Task: Beginning with the line containing "75: (346, 173, 2.09)" and going on through the line containing "78: (106, 251, 2.10)", the lines below are to be returned exactly, pictures excluded and nothing added.
○ ○ ○
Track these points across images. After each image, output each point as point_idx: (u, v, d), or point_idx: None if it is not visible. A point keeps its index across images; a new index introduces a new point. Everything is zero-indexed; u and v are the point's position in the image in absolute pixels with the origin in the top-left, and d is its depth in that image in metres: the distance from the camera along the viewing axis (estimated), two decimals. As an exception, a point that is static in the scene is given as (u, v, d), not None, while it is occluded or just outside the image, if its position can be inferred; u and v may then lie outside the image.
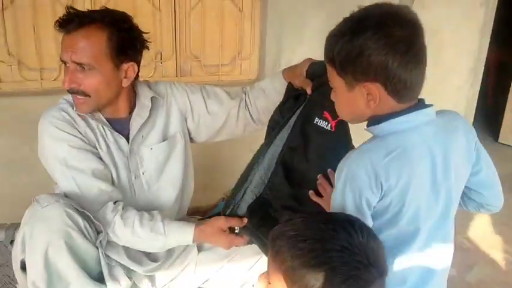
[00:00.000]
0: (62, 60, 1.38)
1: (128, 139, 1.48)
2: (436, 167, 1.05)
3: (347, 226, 0.85)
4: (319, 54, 2.37)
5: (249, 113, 1.63)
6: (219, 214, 1.52)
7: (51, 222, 1.26)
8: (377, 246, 0.87)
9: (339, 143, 1.31)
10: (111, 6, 2.15)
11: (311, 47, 2.53)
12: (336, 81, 1.06)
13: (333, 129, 1.31)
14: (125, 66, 1.40)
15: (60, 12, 1.48)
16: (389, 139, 1.02)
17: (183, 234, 1.41)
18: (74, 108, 1.41)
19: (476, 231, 2.48)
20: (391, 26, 0.97)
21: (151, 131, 1.52)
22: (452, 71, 2.93)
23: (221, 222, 1.40)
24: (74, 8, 1.36)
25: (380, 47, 0.96)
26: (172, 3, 2.30)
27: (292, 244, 0.85)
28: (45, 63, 2.18)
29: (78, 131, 1.40)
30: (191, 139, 1.67)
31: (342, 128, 1.32)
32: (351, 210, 1.01)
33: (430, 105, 1.06)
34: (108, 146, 1.45)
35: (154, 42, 2.31)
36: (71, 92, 1.37)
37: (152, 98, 1.51)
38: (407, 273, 1.08)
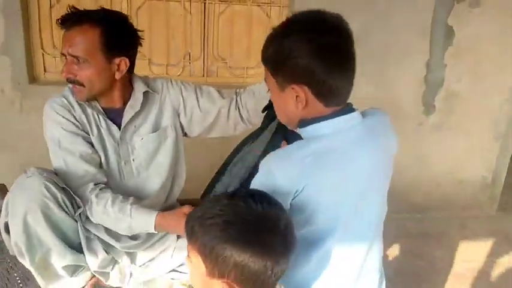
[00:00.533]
0: (63, 54, 1.52)
1: (120, 127, 1.61)
2: (358, 170, 1.06)
3: (247, 199, 0.90)
4: None
5: (239, 113, 1.71)
6: None
7: (30, 191, 1.41)
8: (278, 215, 0.91)
9: None
10: (145, 9, 2.39)
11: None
12: (270, 82, 1.11)
13: None
14: (117, 60, 1.52)
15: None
16: (313, 142, 1.05)
17: (147, 217, 1.47)
18: (74, 96, 1.59)
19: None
20: (316, 32, 1.01)
21: (144, 122, 1.64)
22: (493, 88, 2.78)
23: (185, 208, 1.45)
24: (74, 8, 1.52)
25: (305, 51, 1.00)
26: (202, 7, 2.46)
27: (200, 223, 0.92)
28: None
29: (74, 116, 1.54)
30: (185, 134, 1.77)
31: None
32: None
33: (354, 110, 1.08)
34: (100, 132, 1.58)
35: (183, 43, 2.51)
36: (69, 81, 1.52)
37: (145, 93, 1.64)
38: (320, 267, 1.11)
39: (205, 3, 2.45)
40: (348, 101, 1.12)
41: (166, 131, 1.67)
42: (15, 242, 1.43)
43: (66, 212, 1.47)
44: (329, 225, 1.08)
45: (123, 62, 1.55)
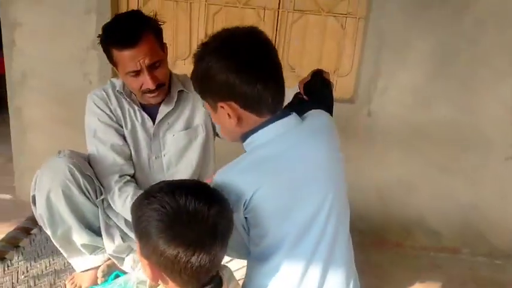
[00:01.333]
0: (134, 71, 1.53)
1: (154, 123, 1.68)
2: (301, 170, 1.03)
3: (174, 192, 0.89)
4: (423, 80, 2.26)
5: None
6: None
7: (55, 171, 1.52)
8: (199, 207, 0.89)
9: None
10: (222, 15, 2.48)
11: (415, 72, 2.42)
12: (205, 104, 1.12)
13: None
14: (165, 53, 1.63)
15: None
16: (254, 152, 1.04)
17: None
18: (117, 89, 1.65)
19: None
20: (232, 48, 1.01)
21: (177, 120, 1.70)
22: None
23: None
24: (124, 23, 1.53)
25: (221, 68, 1.00)
26: (276, 15, 2.48)
27: (134, 215, 0.94)
28: None
29: (110, 109, 1.64)
30: (217, 134, 1.80)
31: None
32: None
33: (290, 114, 1.06)
34: (133, 126, 1.66)
35: (255, 49, 2.53)
36: (158, 88, 1.57)
37: (180, 91, 1.69)
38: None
39: (279, 11, 2.47)
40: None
41: (197, 129, 1.71)
42: (40, 215, 1.57)
43: (87, 197, 1.57)
44: (282, 232, 1.04)
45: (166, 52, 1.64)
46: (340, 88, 2.57)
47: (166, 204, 0.86)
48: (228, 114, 1.04)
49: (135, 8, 2.55)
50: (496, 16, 2.31)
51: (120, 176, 1.61)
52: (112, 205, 1.61)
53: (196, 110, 1.73)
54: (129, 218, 1.56)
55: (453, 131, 2.49)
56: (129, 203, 1.55)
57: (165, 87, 1.63)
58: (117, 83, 1.69)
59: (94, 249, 1.64)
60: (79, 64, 2.54)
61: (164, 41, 1.66)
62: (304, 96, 1.52)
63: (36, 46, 2.60)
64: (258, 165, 1.02)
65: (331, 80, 1.61)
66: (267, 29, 2.50)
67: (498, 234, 2.66)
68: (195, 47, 2.53)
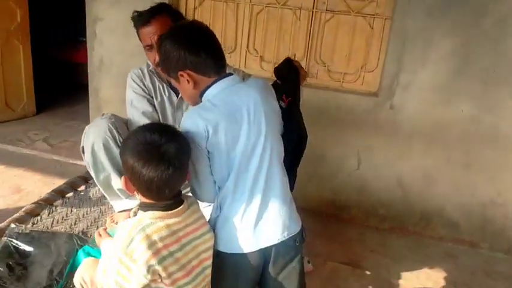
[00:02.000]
0: (147, 45, 1.90)
1: (177, 95, 2.03)
2: (247, 113, 1.36)
3: (146, 130, 1.24)
4: (444, 77, 2.43)
5: None
6: None
7: (98, 128, 1.91)
8: (165, 140, 1.21)
9: (290, 115, 1.65)
10: (263, 15, 2.85)
11: (436, 70, 2.58)
12: (172, 80, 1.47)
13: (285, 106, 1.66)
14: None
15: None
16: (208, 101, 1.37)
17: None
18: (150, 68, 2.03)
19: None
20: (180, 32, 1.40)
21: None
22: None
23: None
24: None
25: (174, 47, 1.36)
26: (310, 15, 2.78)
27: (121, 145, 1.31)
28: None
29: (144, 84, 2.02)
30: None
31: (293, 105, 1.65)
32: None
33: (230, 75, 1.41)
34: (162, 99, 2.03)
35: (291, 45, 2.87)
36: None
37: None
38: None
39: (313, 11, 2.76)
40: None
41: None
42: (87, 162, 1.99)
43: None
44: (231, 161, 1.37)
45: None
46: (367, 83, 2.80)
47: (139, 137, 1.23)
48: (187, 80, 1.38)
49: (192, 7, 2.99)
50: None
51: None
52: None
53: None
54: None
55: (473, 127, 2.61)
56: None
57: None
58: (149, 63, 2.09)
59: (128, 194, 2.05)
60: (143, 53, 3.02)
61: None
62: (278, 81, 1.84)
63: (112, 38, 3.15)
64: (213, 107, 1.36)
65: (301, 67, 1.92)
66: (301, 27, 2.81)
67: (518, 233, 2.72)
68: (240, 42, 2.93)
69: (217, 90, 1.38)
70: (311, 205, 2.92)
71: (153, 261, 1.16)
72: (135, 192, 1.27)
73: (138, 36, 1.93)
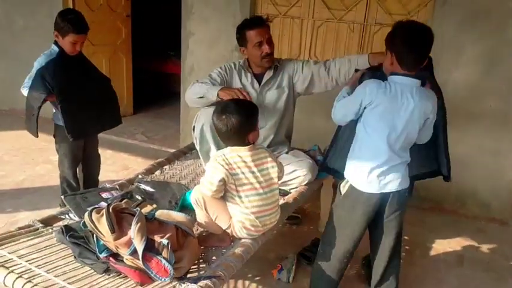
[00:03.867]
0: (259, 42, 2.55)
1: (260, 84, 2.69)
2: (402, 106, 1.92)
3: (230, 106, 1.92)
4: (472, 79, 2.99)
5: (328, 74, 2.59)
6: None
7: (207, 114, 2.46)
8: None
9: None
10: (323, 28, 3.51)
11: (465, 72, 3.10)
12: (387, 54, 1.99)
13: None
14: None
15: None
16: (387, 83, 1.92)
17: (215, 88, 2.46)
18: (240, 64, 2.69)
19: None
20: (410, 30, 1.94)
21: (273, 82, 2.68)
22: None
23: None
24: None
25: (399, 40, 1.92)
26: (362, 28, 3.39)
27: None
28: None
29: (227, 73, 2.67)
30: (298, 93, 2.74)
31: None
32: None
33: (419, 79, 1.92)
34: (243, 85, 2.66)
35: (345, 53, 3.49)
36: (270, 54, 2.58)
37: (275, 66, 2.68)
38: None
39: (364, 25, 3.38)
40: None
41: (284, 88, 2.69)
42: (195, 137, 2.69)
43: None
44: (377, 127, 1.95)
45: None
46: (409, 83, 3.35)
47: (230, 105, 1.92)
48: (390, 59, 1.92)
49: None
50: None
51: None
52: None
53: (284, 76, 2.70)
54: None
55: (500, 119, 3.08)
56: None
57: (273, 56, 2.65)
58: (240, 61, 2.76)
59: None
60: (225, 61, 3.77)
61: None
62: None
63: (200, 49, 3.94)
64: (387, 89, 1.89)
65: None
66: (354, 38, 3.44)
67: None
68: (303, 50, 3.60)
69: (399, 81, 1.91)
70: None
71: (227, 172, 1.85)
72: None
73: (245, 36, 2.59)
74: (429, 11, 3.18)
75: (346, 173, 2.09)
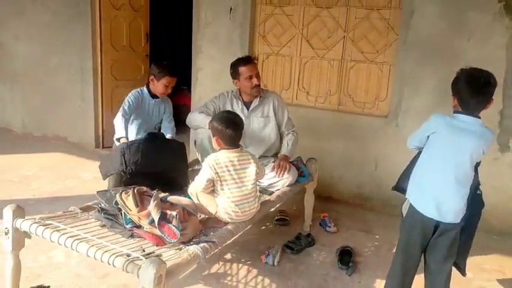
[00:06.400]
0: (249, 76, 3.22)
1: (248, 109, 3.30)
2: (460, 143, 2.14)
3: (229, 114, 2.60)
4: (430, 105, 3.64)
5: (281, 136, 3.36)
6: None
7: (205, 131, 3.12)
8: (241, 120, 2.57)
9: None
10: (309, 64, 4.19)
11: (425, 99, 3.76)
12: None
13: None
14: None
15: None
16: (452, 118, 2.17)
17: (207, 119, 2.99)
18: (233, 93, 3.32)
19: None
20: (470, 76, 2.17)
21: (259, 111, 3.30)
22: None
23: None
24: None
25: (462, 84, 2.19)
26: (340, 64, 4.09)
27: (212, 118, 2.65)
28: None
29: (220, 100, 3.31)
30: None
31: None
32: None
33: (477, 117, 2.12)
34: (234, 109, 3.21)
35: (327, 85, 4.18)
36: (257, 86, 3.23)
37: (261, 97, 3.33)
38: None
39: (342, 61, 4.08)
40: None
41: (269, 119, 3.32)
42: (198, 149, 3.30)
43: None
44: (437, 154, 2.19)
45: None
46: (380, 109, 4.01)
47: (224, 114, 2.58)
48: (454, 104, 2.19)
49: (261, 60, 4.43)
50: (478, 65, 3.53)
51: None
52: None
53: (270, 107, 3.35)
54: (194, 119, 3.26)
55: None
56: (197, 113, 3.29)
57: (260, 87, 3.29)
58: (233, 90, 3.41)
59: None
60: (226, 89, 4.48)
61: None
62: None
63: (208, 81, 4.66)
64: (448, 124, 2.13)
65: None
66: (334, 72, 4.13)
67: (494, 216, 3.67)
68: (293, 82, 4.33)
69: (460, 118, 2.14)
70: (342, 197, 4.12)
71: (215, 170, 2.45)
72: (219, 146, 2.58)
73: (237, 71, 3.24)
74: (393, 49, 3.87)
75: None
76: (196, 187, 2.55)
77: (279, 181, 3.14)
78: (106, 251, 2.10)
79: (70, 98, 5.50)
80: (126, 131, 3.15)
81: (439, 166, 2.16)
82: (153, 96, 3.39)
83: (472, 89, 2.08)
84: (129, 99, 3.28)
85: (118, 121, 3.18)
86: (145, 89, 3.36)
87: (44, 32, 5.53)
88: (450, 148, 2.12)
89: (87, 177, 4.59)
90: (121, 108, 3.26)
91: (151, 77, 3.27)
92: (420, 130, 2.28)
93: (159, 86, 3.26)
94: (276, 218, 3.73)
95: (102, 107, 5.43)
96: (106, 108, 5.42)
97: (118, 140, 3.12)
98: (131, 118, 3.32)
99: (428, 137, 2.21)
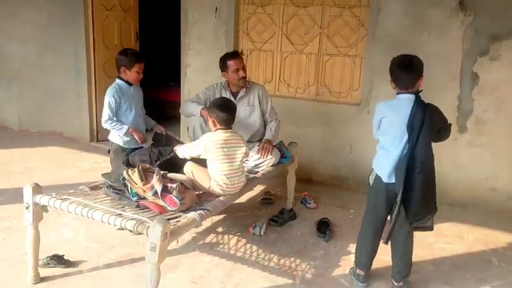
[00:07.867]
0: (236, 68, 3.64)
1: (235, 99, 3.68)
2: (402, 117, 2.54)
3: (223, 99, 3.01)
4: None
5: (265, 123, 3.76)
6: None
7: (197, 118, 3.60)
8: (233, 105, 2.98)
9: None
10: (289, 59, 4.61)
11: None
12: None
13: None
14: None
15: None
16: (394, 100, 2.66)
17: (198, 107, 3.56)
18: (222, 84, 3.73)
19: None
20: (403, 60, 2.67)
21: (246, 100, 3.70)
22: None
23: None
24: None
25: (394, 68, 2.65)
26: (317, 58, 4.51)
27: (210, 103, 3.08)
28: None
29: (210, 91, 3.71)
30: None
31: None
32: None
33: (412, 94, 2.56)
34: None
35: (306, 76, 4.60)
36: (243, 78, 3.65)
37: (247, 88, 3.74)
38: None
39: (318, 55, 4.50)
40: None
41: (254, 107, 3.73)
42: (190, 134, 3.71)
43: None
44: (391, 134, 2.67)
45: None
46: (353, 97, 4.44)
47: (220, 100, 2.98)
48: (391, 83, 2.65)
49: (245, 55, 4.81)
50: (438, 56, 3.99)
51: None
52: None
53: (255, 97, 3.75)
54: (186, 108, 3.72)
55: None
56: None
57: (246, 79, 3.69)
58: (222, 82, 3.81)
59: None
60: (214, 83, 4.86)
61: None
62: None
63: (195, 76, 5.04)
64: (392, 105, 2.60)
65: None
66: (311, 65, 4.55)
67: (455, 191, 4.13)
68: (275, 75, 4.76)
69: (402, 97, 2.58)
70: (321, 178, 4.55)
71: (208, 146, 2.85)
72: (215, 127, 2.98)
73: (226, 64, 3.63)
74: (364, 43, 4.31)
75: None
76: (184, 152, 3.02)
77: (264, 161, 3.53)
78: (118, 217, 2.48)
79: (65, 95, 5.81)
80: (122, 124, 3.41)
81: (391, 140, 2.61)
82: (129, 84, 3.47)
83: (400, 69, 2.57)
84: (110, 100, 3.37)
85: (109, 126, 3.40)
86: (119, 80, 3.44)
87: (38, 32, 5.82)
88: (397, 124, 2.55)
89: (85, 167, 4.94)
90: (105, 113, 3.38)
91: (122, 68, 3.36)
92: (374, 121, 2.74)
93: (133, 74, 3.37)
94: (262, 197, 4.14)
95: (96, 102, 5.75)
96: (100, 103, 5.72)
97: (125, 134, 3.42)
98: (122, 108, 3.45)
99: (380, 121, 2.67)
○ ○ ○
Result for this task:
75: (346, 173, 2.09)
[00:06.400]
0: (249, 76, 3.22)
1: (248, 109, 3.30)
2: (460, 143, 2.14)
3: (229, 114, 2.60)
4: (430, 105, 3.64)
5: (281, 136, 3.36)
6: None
7: (205, 131, 3.12)
8: (241, 120, 2.57)
9: None
10: (309, 64, 4.19)
11: (425, 99, 3.76)
12: None
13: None
14: None
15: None
16: (452, 118, 2.17)
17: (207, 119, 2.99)
18: (233, 93, 3.32)
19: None
20: (470, 76, 2.17)
21: (259, 111, 3.30)
22: None
23: None
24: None
25: (462, 84, 2.19)
26: (340, 64, 4.09)
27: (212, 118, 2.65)
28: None
29: (220, 100, 3.31)
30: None
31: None
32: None
33: (477, 117, 2.12)
34: (234, 109, 3.21)
35: (327, 85, 4.18)
36: (257, 86, 3.23)
37: (261, 97, 3.33)
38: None
39: (342, 61, 4.08)
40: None
41: (269, 119, 3.32)
42: (198, 149, 3.30)
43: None
44: (437, 154, 2.19)
45: None
46: (380, 109, 4.01)
47: (224, 114, 2.58)
48: (454, 104, 2.19)
49: (261, 60, 4.43)
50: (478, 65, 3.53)
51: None
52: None
53: (270, 107, 3.35)
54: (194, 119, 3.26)
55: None
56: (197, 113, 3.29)
57: (260, 87, 3.29)
58: (233, 90, 3.41)
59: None
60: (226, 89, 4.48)
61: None
62: None
63: (208, 81, 4.66)
64: (448, 124, 2.13)
65: None
66: (334, 72, 4.13)
67: (494, 216, 3.67)
68: (293, 82, 4.33)
69: (460, 118, 2.14)
70: (342, 197, 4.12)
71: (215, 170, 2.45)
72: (219, 146, 2.58)
73: (237, 71, 3.24)
74: (393, 49, 3.87)
75: None
76: (196, 187, 2.55)
77: (279, 181, 3.14)
78: (106, 251, 2.10)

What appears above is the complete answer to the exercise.